9.7. Launching with PBS / Torque

Open MPI supports PBS, PBS Pro, Torque, and other related resource managers.

9.7.1. Verify PBS/Torque support

The prte_info command can be used to determine whether or not an installed Open MPI includes Torque/PBS Pro support:

shell$ prte_info | grep ras

If the Open MPI installation includes support for PBS/Torque, you should see a line similar to that below. Note the MCA version information varies depending on which version of Open MPI is installed.

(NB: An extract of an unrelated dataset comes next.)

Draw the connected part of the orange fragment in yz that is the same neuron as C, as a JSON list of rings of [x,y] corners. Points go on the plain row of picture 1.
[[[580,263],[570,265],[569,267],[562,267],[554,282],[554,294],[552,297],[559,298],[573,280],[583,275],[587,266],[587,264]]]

MCA ras: tm (MCA v2.1.0, API v2.0.0, Component v3.0.0)

Note

PRRTE is the software layer that provides run-time environment support to Open MPI. Open MPI typically hides most PMIx and PRRTE details from the end user, but this is one place that Open MPI is unable to hide the fact that PRRTE provides this functionality, not Open MPI. Hence, users need to use the prte_info command to check for PBS/Torque support (not ompi_info).

9.7.2. Launching

When properly configured, Open MPI obtains both the list of hosts and how many processes to start on each host from Torque / PBS Pro directly. Hence, it is unnecessary to specify the --hostfile, --host, or -n options to mpirun. Open MPI will use PBS/Torque-native mechanisms to launch and kill processes (ssh is not required).

For example:

# Allocate a PBS job with 4 nodes
shell$ qsub -I -lnodes=4

# Now run an Open MPI job on all the nodes allocated by PBS/Torque
shell$ mpirun mpi-hello-world

This will run the MPI processes on the nodes that were allocated by PBS/Torque. Or, if submitting a script:

shell$ cat my_script.sh
#!/bin/sh
mpirun mpi-hello-world
shell$ qsub -l nodes=4 my_script.sh

Warning

Do not modify $PBS_NODEFILE!

We’ve had reports from some sites that system administrators modify the $PBS_NODEFILE in each job according to local policies. This will currently cause Open MPI to behave in an unpredictable fashion. As long as no new hosts are added to the hostfile, it usually means that Open MPI will incorrectly map processes to hosts, but in some cases it can cause Open MPI to fail to launch processes altogether.